Clean-shaven of Cullercoats joins the Fuzz

1859
You might prefer me clean-shaven or ask 'Why all the fuzz?'

I AM GROWING A BEARD. The trouble is, so is almost everyone else.

Time was, a beard was a symbol of a towering intellect. People such as Karl Marx, D.H.Lawrence or Allen Ginsberg were all liberally endowed with facial hair. They had towering intellects and thus (I argued) had earned the right to sport generous beards.

So convinced was I that a beard represented a towering intellect, I felt distinctly uncomfortable upon coming across a bearded specimen, only to discover him to be a nincompoop. The beard, I would tell myself, was there on false pretences.

I first grew a beard as my three years at Sheffield University approached back in the mid-Sixties. I grew it because I was rather a louche specimen of 21 who had wasted the four years since leaving school and was afraid that all those bright young things clutching their top grade A-Level certificates might expose me as a charlatan. A beard might just fool them.

It fooled no-one. However, the beard lasted 15 years and was only shaved off when I went to a fancy dress party as Dracula. No-one has ever seen a bearded Dracula, so off it came.

When I later removed the white face paint it was to discover a ridiculous-looking stranger beneath. It took two days to pluck up courage to leave the house and still I was convinced that every person I passed in the street burst into gales of laughter as soon as I was out of range.

Had I been able to will the beard to regrow in an instant and hide what I saw as a ludicrous face, I would have done so. I slowly got used to the ludicrous face and have thus remained clean-shaven on Tyneside for 30 years.

Now the beard is back. Then it was brown; now it is white with touches of grey. It is still as tough as a bristle brush in contrast to what remains of my hair higher up, which is thin and fine and with little more substance than a wisp of smoke.

I am intrigued just where this transition takes place. Hair growth is continuous from the top of the head down to the lower chin. At what exact point down the head does the texture of the bristle brush become that of the wisp of smoke?

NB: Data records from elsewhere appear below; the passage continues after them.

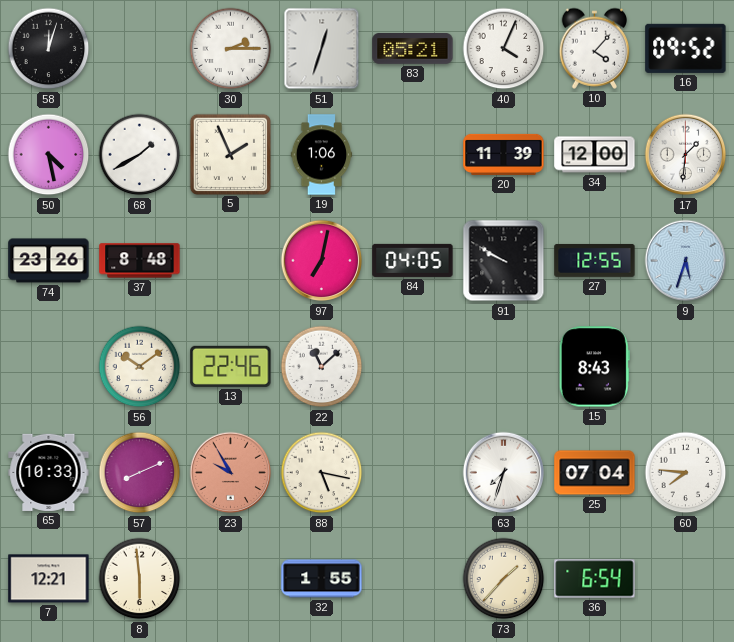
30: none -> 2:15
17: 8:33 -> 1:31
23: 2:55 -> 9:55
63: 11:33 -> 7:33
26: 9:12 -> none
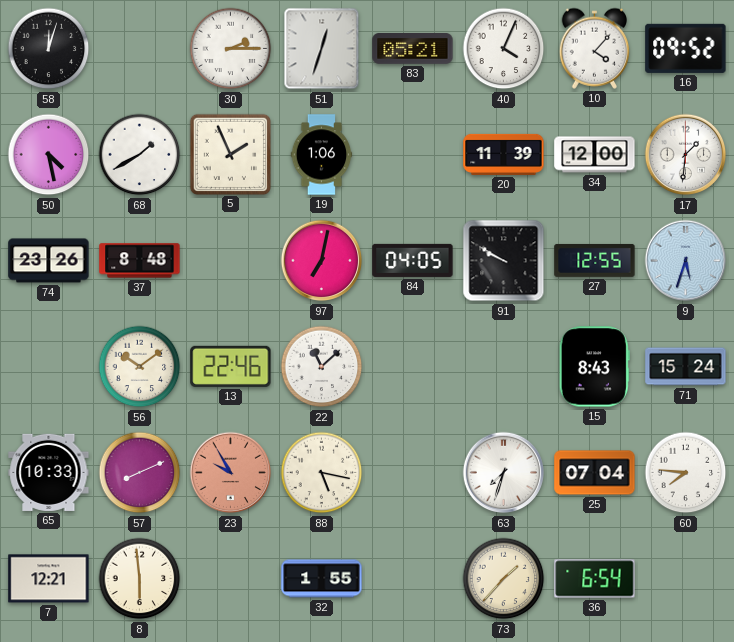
71: none -> 15:24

No matter. Beards are now in profusion: long ones, short ones, bushy ones, close cropped ones, designer stubble ones. I know one man whose closely defined white beard descends from his chin in a long, carefully-groomed oblong shape, as if someone ha stuck a narrow block of ice-cream thereon.

Another has a beard of a long, carefully coiffured pigtail emanating from the chin centre with the rest of him clean-shaven. I want to tug it to see if it clangs a bell summoning the servants.

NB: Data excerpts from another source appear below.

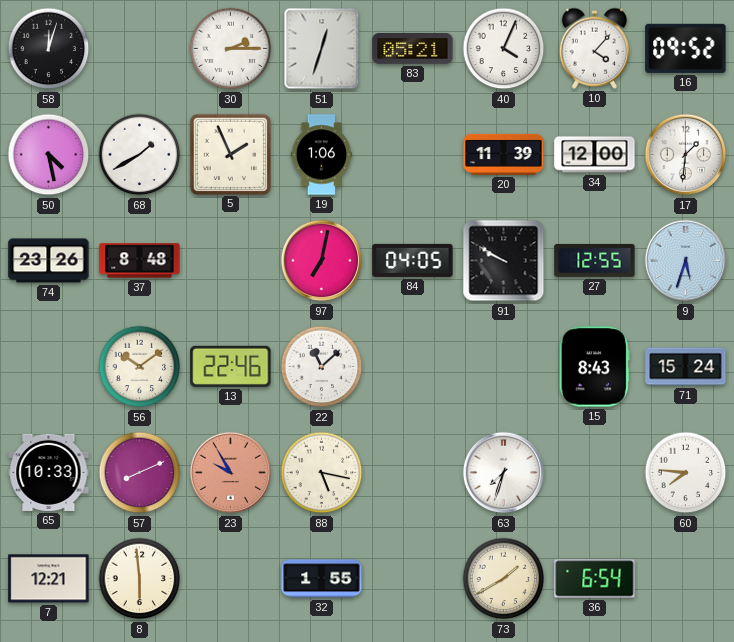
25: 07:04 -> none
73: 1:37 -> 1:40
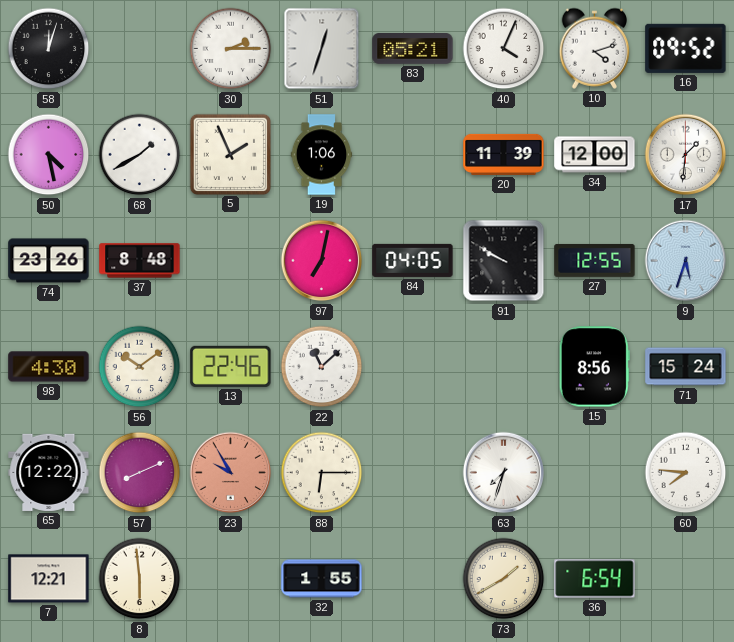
10: 4:07 -> 4:12
98: none -> 4:30
15: 8:43 -> 8:56
65: 10:33 -> 12:22
88: 5:17 -> 6:15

Footballers now have beards which somehow seems against the laws of nature. I am hard put to think of a recent prime minister, US president or Pope with a beard, nor do many of those ludicrously overpaid top executives of large corporations sport facial hair, a hangover. perhaps. of a culture which still saw the beard as slightly bohemian and counter-culture. This is in stark contrast to the moustache which has always somehow represented a stiff-backed conformity.

The belief that a beard saves on shaving time is false. Unless it is one of those huge bushy things allowed to run rampant, a beard needs careful tending. My own I would describe as dapper and petite [Readers may disagree. Comments and opinions, please, below – ED]. Others may have their own definition. I am tempted to cultivate the bottom into a point rather like Emperor Ming in Flash Gordon (though his beard of course was as black as boot polish).

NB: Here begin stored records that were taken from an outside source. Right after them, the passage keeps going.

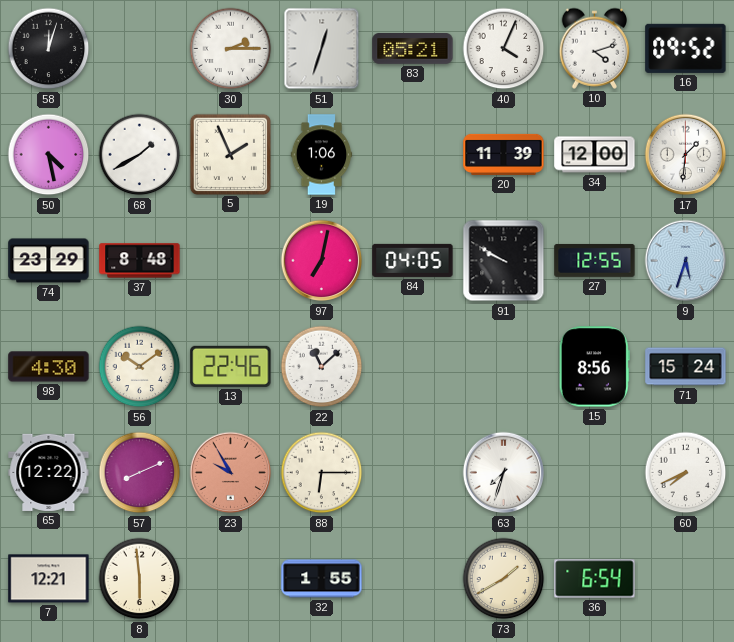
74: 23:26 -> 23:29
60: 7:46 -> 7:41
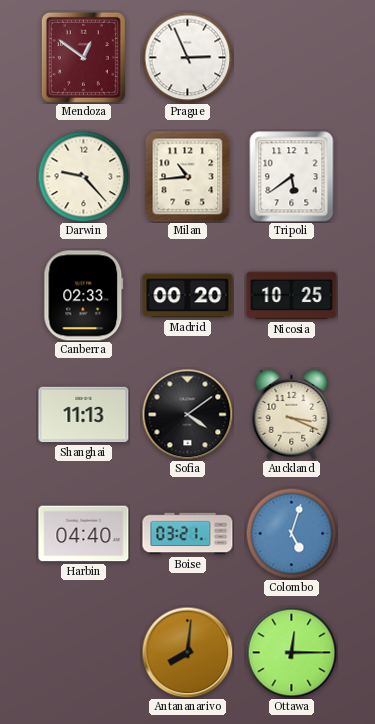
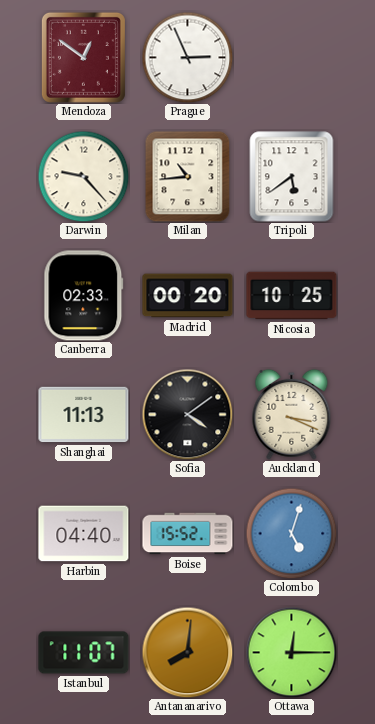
Boise: 03:21 -> 15:52
Istanbul: none -> 11:07
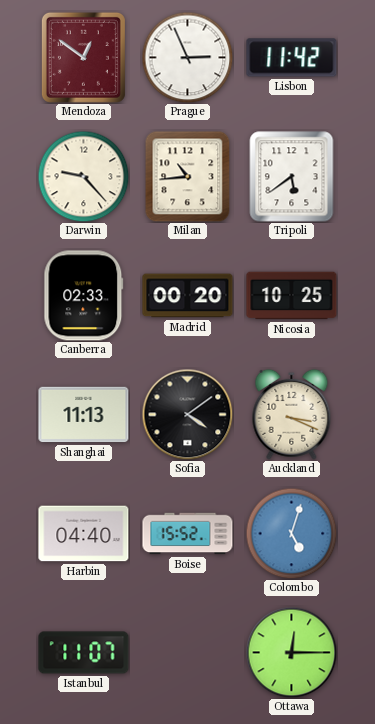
Lisbon: none -> 11:42
Antananarivo: 8:01 -> none
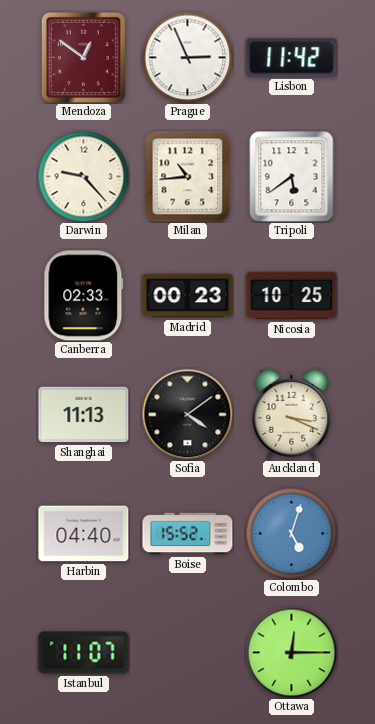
Madrid: 00:20 -> 00:23
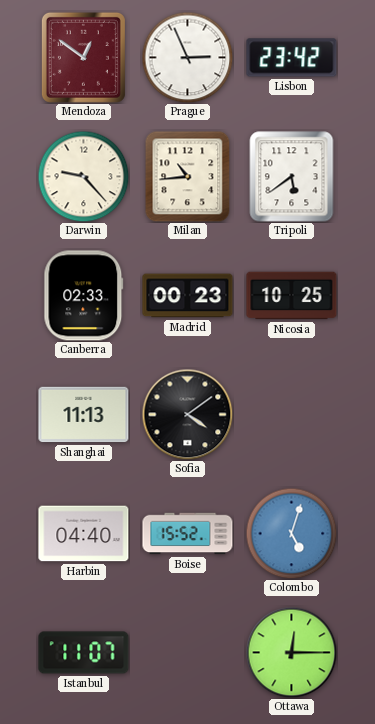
Lisbon: 11:42 -> 23:42
Auckland: 3:19 -> none
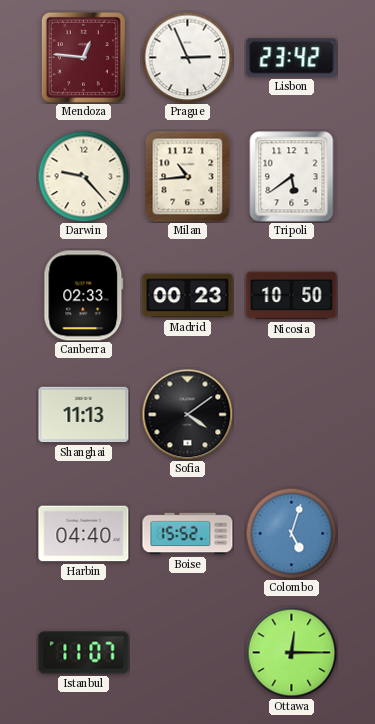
Mendoza: 12:51 -> 12:46
Nicosia: 10:25 -> 10:50
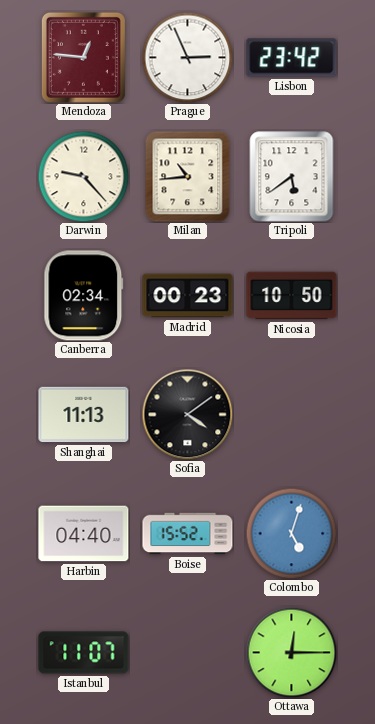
Canberra: 02:33 -> 02:34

Some people dye their beards. Ringo Starr seems to dye every wisp of hair round his head, including beard, eyebrows and what’s left on top. Every one of those filthy rich oil sheikhs from Saudi Arabia and elsewhere has a short dyed black beard framed under the tea towel (who do they think they’re fooling?).

A poignant moment in the recent splendid Hercule Poirot TV drama saw the dyed beard of John Malkovitch suddenly and humiliatingly start to run.

‘You appear to be melting Monsieur Poirot,’ comments his 25-year-old rival, after which the celebrated sleuth wisely gives up the pretence of youth.

My own beard is just short of one month in, and has, I suspect, reached its optimum length. Several folk have passed moderately complimentary comments. . . though I still await the first reference to my towering intellect.